─── Materials provided ───
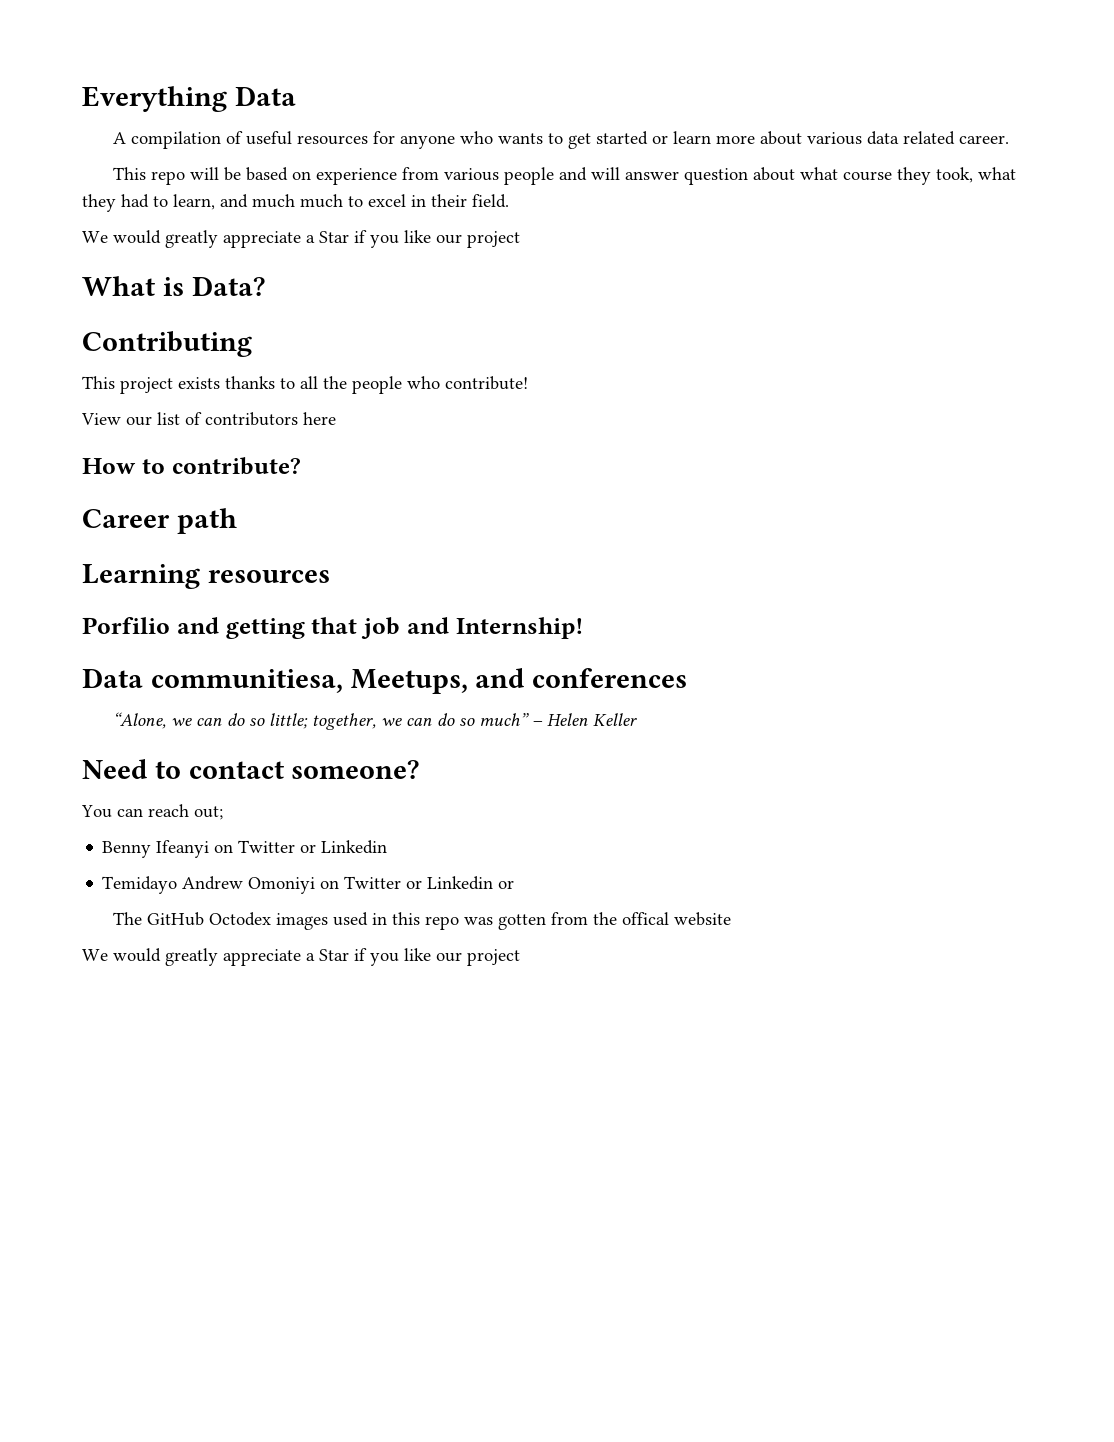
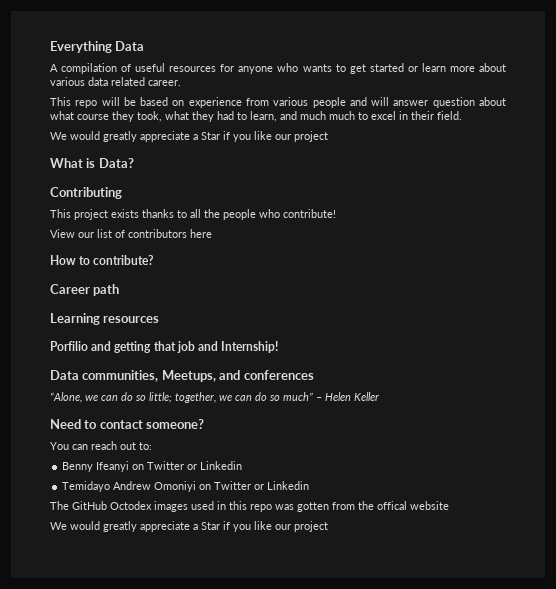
[150,669,343,693] communitiesa, -> [82,370,159,382] communities,
[194,806,223,820] out; -> [120,442,152,450] out to:
[498,880,515,889] or -> (310, 485) none

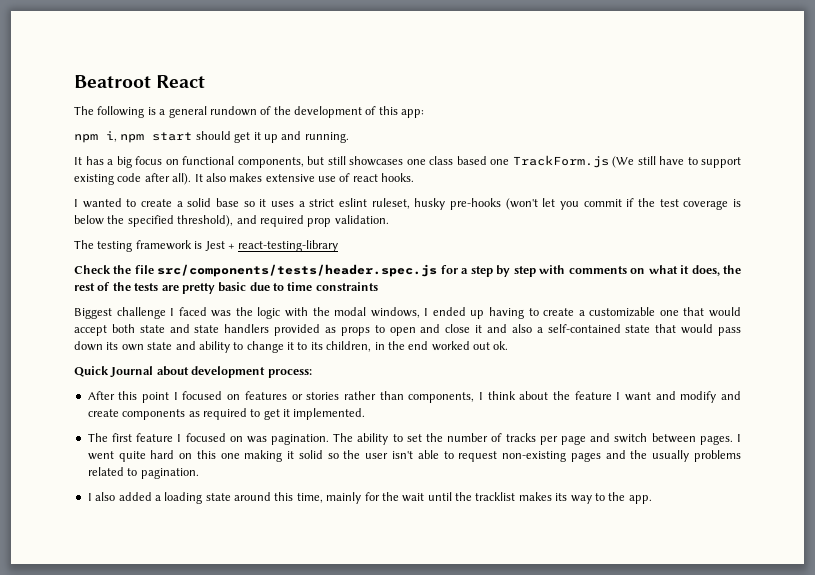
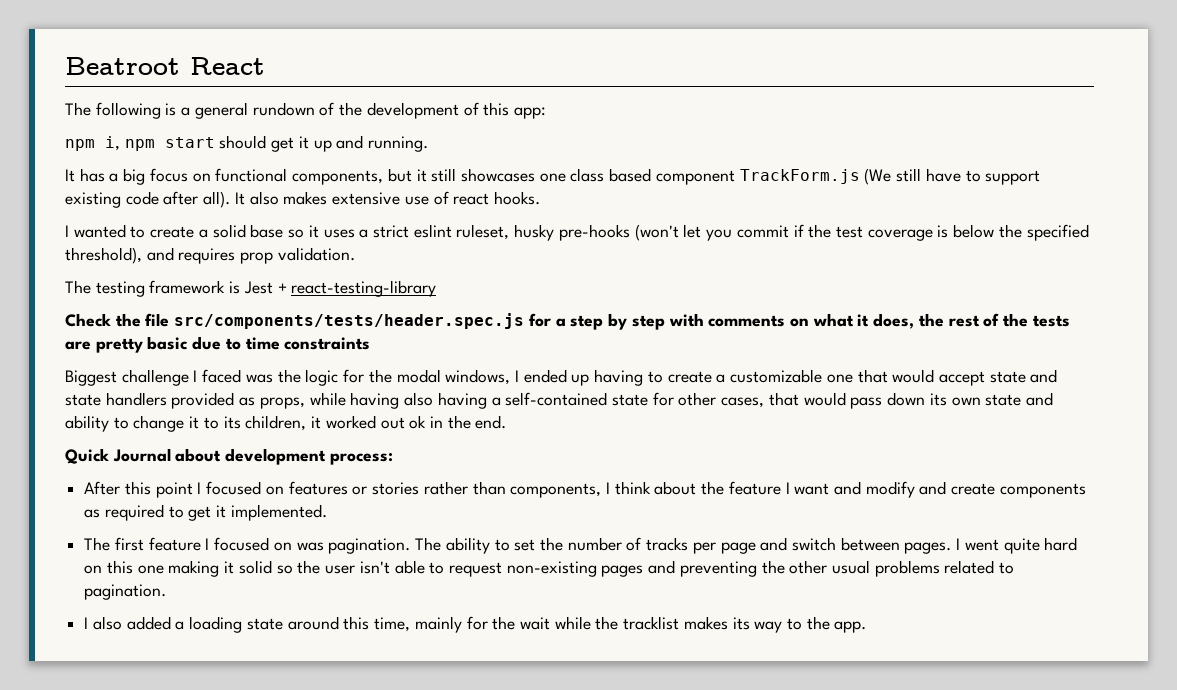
(324, 160) none -> [416,169,427,182] it
[490,159,509,165] one -> [655,170,735,185] component
[259,215,304,227] required -> [178,248,236,264] requires
[285,307,309,317] with -> [343,369,365,383] for
[111,324,135,333] both -> (985, 378) none
[340,324,651,336] props to open and close it and also a self-contained state -> [259,392,765,409] props, while having also having a self-contained state for other cases,
[374,341,509,351] in the end worked out ok. -> [311,415,507,429] it worked out ok in the end.
[630,450,690,462] the usually -> [679,560,871,577] preventing the other usual
[427,492,452,501] until -> [554,616,591,630] while

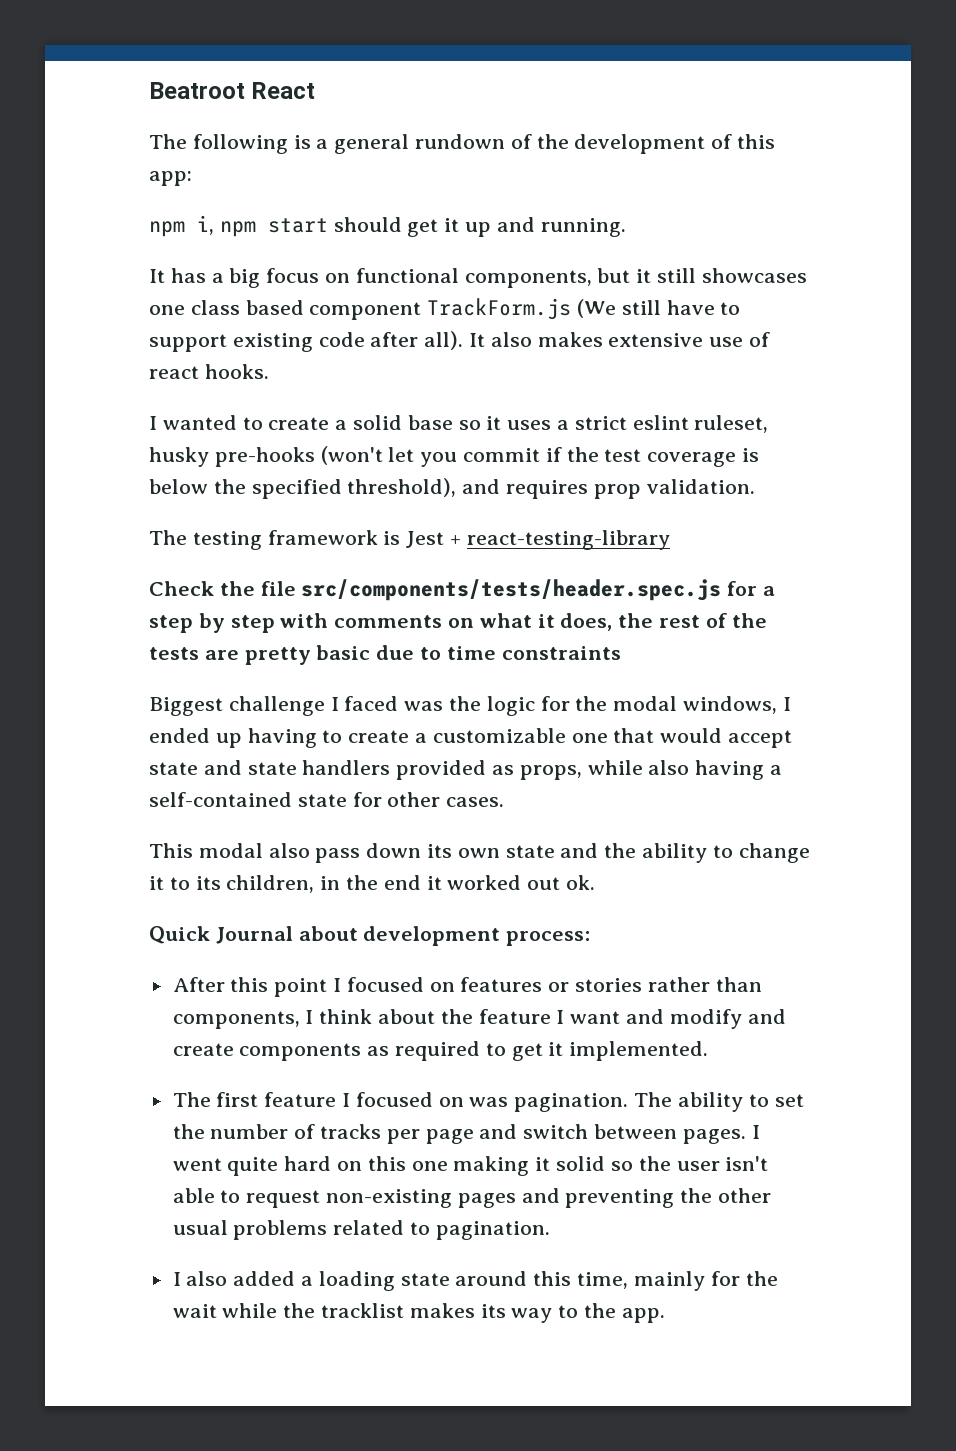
[350,392,400,409] having -> (643, 767) none
[721,392,846,408] cases, that would -> [446,797,505,807] [149,843,310,858] cases. // This modal also
(1053, 399) none -> [604,843,637,858] the
[311,415,507,429] it worked out ok in the end. -> [320,875,596,890] in the end it worked out ok.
───
• _What is required_
The lines to return run from the one containing "[721,392,846,408] cases, that" through the last line of the records above. Give them exactly and include nothing more.

• _Response to the task_
[721,392,846,408] cases, that would -> [446,797,505,807] [149,843,310,858] cases. // This modal also
(1053, 399) none -> [604,843,637,858] the
[311,415,507,429] it worked out ok in the end. -> [320,875,596,890] in the end it worked out ok.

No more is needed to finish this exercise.